Tuesday 7 June 2016

Where right is wrong …

THERE have been calls in New Zealand for T-plates – that’s T for tourists – to be attached to hire cars driven by foreign holidaymakers, the worry being that they’re unfamiliar with the rules of the road in NZ and cause problems for the natives, who are. The main rule of the road in NZ is that cars drive on the left, which – as Americans in Britain will tell you – is often a challenge for drivers from right-hand countries. 

The T-plates idea is a good one, since the left-right difference is not an uncommon cause of accidents – some of them fatal – in the UK and across the Channel, where our European neighbours insist obstinately on driving on the wrong – or right – side. 

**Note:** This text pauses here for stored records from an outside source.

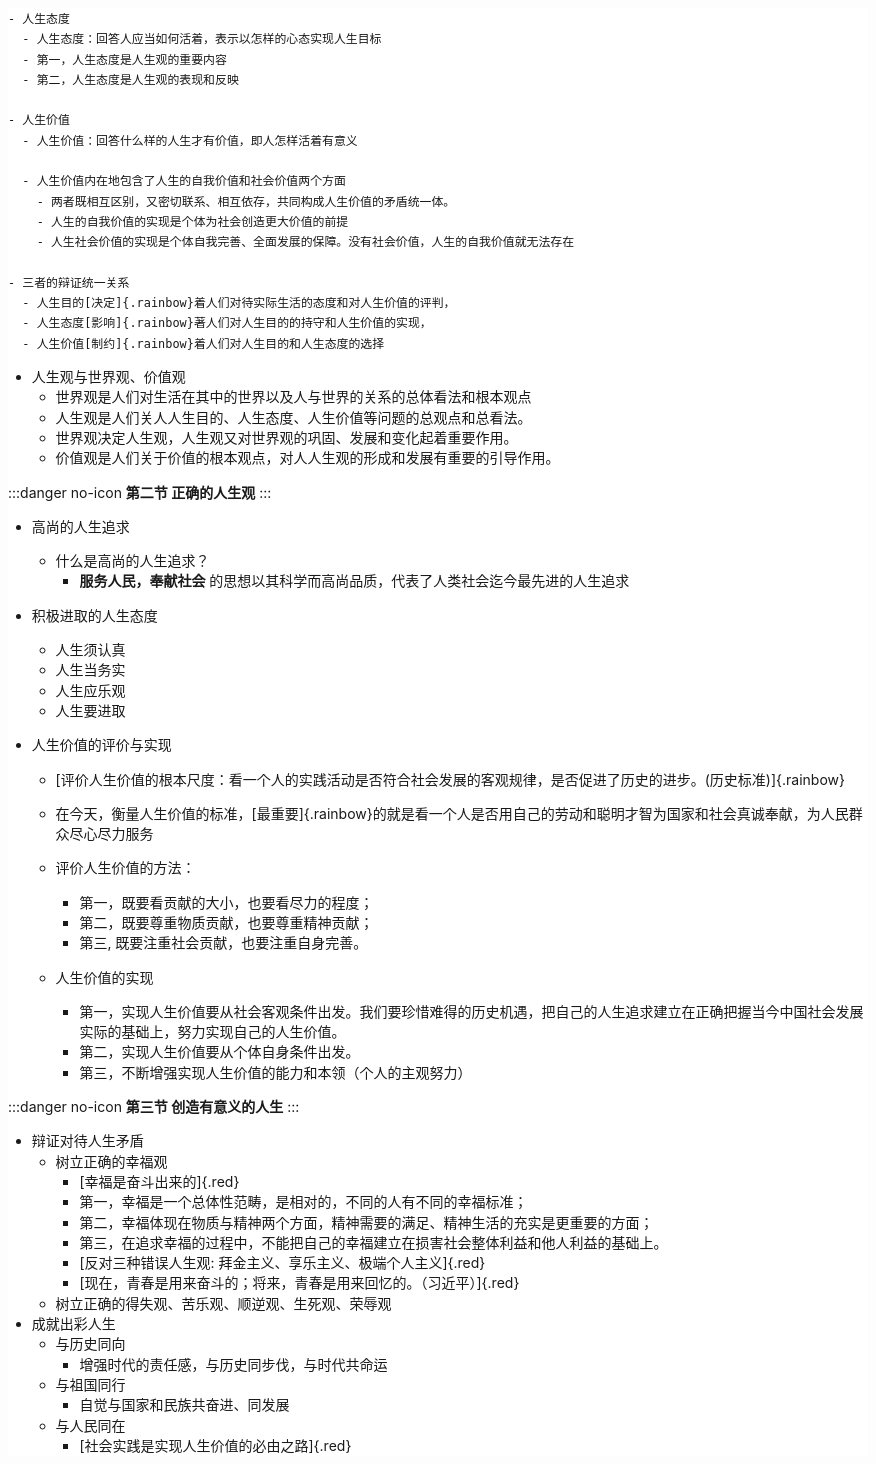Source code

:     - 人生态度
      - 人生态度：回答人应当如何活着，表示以怎样的心态实现人生目标
      - 第一，人生态度是人生观的重要内容
      - 第二，人生态度是人生观的表现和反映

    - 人生价值
      - 人生价值：回答什么样的人生才有价值，即人怎样活着有意义

      - 人生价值内在地包含了人生的自我价值和社会价值两个方面
        - 两者既相互区别，又密切联系、相互依存，共同构成人生价值的矛盾统一体。
        - 人生的自我价值的实现是个体为社会创造更大价值的前提
        - 人生社会价值的实现是个体自我完善、全面发展的保障。没有社会价值，人生的自我价值就无法存在

    - 三者的辩证统一关系
      - 人生目的[决定]{.rainbow}着人们对待实际生活的态度和对人生价值的评判，
      - 人生态度[影响]{.rainbow}著人们对人生目的的持守和人生价值的实现，
      - 人生价值[制约]{.rainbow}着人们对人生目的和人生态度的选择
  - 人生观与世界观、价值观
    - 世界观是人们对生活在其中的世界以及人与世界的关系的总体看法和根本观点
    - 人生观是人们关人人生目的、人生态度、人生价值等问题的总观点和总看法。
    - 世界观决定人生观，人生观又对世界观的巩固、发展和变化起着重要作用。
    - 价值观是人们关于价值的根本观点，对人人生观的形成和发展有重要的引导作用。

  :::danger no-icon
  **第二节 正确的人生观**
  :::
  - 高尚的人生追求
    - 什么是高尚的人生追求？
      - **服务人民，奉献社会** 的思想以其科学而高尚品质，代表了人类社会迄今最先进的人生追求

  - 积极进取的人生态度
    - 人生须认真
    - 人生当务实
    - 人生应乐观
    - 人生要进取
  - 人生价值的评价与实现
    - [评价人生价值的根本尺度：看一个人的实践活动是否符合社会发展的客观规律，是否促进了历史的进步。(历史标准)]{.rainbow}
    - 在今天，衡量人生价值的标准，[最重要]{.rainbow}的就是看一个人是否用自己的劳动和聪明才智为国家和社会真诚奉献，为人民群众尽心尽力服务

    - 评价人生价值的方法：
      - 第一，既要看贡献的大小，也要看尽力的程度；
      - 第二，既要尊重物质贡献，也要尊重精神贡献；
      - 第三, 既要注重社会贡献，也要注重自身完善。
    - 人生价值的实现
      - 第一，实现人生价值要从社会客观条件出发。我们要珍惜难得的历史机遇，把自己的人生追求建立在正确把握当今中国社会发展实际的基础上，努力实现自己的人生价值。
      - 第二，实现人生价值要从个体自身条件出发。
      - 第三，不断增强实现人生价值的能力和本领（个人的主观努力）

  :::danger no-icon
  **第三节 创造有意义的人生**
  :::
  - 辩证对待人生矛盾
    - 树立正确的幸福观
      - [幸福是奋斗出来的]{.red}
      - 第一，幸福是一个总体性范畴，是相对的，不同的人有不同的幸福标准；
      - 第二，幸福体现在物质与精神两个方面，精神需要的满足、精神生活的充实是更重要的方面；
      - 第三，在追求幸福的过程中，不能把自己的幸福建立在损害社会整体利益和他人利益的基础上。
      - [反对三种错误人生观: 拜金主义、享乐主义、极端个人主义]{.red}
      - [现在，青春是用来奋斗的；将来，青春是用来回忆的。（习近平）]{.red}
    - 树立正确的得失观、苦乐观、顺逆观、生死观、荣辱观
  - 成就出彩人生
    - 与历史同向
      - 增强时代的责任感，与历史同步伐，与时代共命运
    - 与祖国同行
      - 自觉与国家和民族共奋进、同发展
    - 与人民同在
      - [社会实践是实现人生价值的必由之路]{.red}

It’s often assumed that Britain is one of the very few left-hand drive countries on the planet. There are certainly more that drive on the right, but the UK is far from alone in sticking to the system that prevailed across Europe until a Russian czar and Napoleon had the silly idea of switching carriage traffic to the right.

The countries and territories that drive on the right number 165, but an impressive 75 stick to the left. Almost all of the latter were British territories, the exceptions being Canada and the US; although the US does have one territory that drives on the left: The United States Virgin Islands where, however, the cars are imported from the US and therefore left-hand drives. That must be fun.

India is obviously a major market for right-hand drive cars, but there other very big countries population-wise that drive on the left having never been a British Empire territory or a Commonwealth member: Indonesia (formerly a Dutch colony) and Japan do it, too.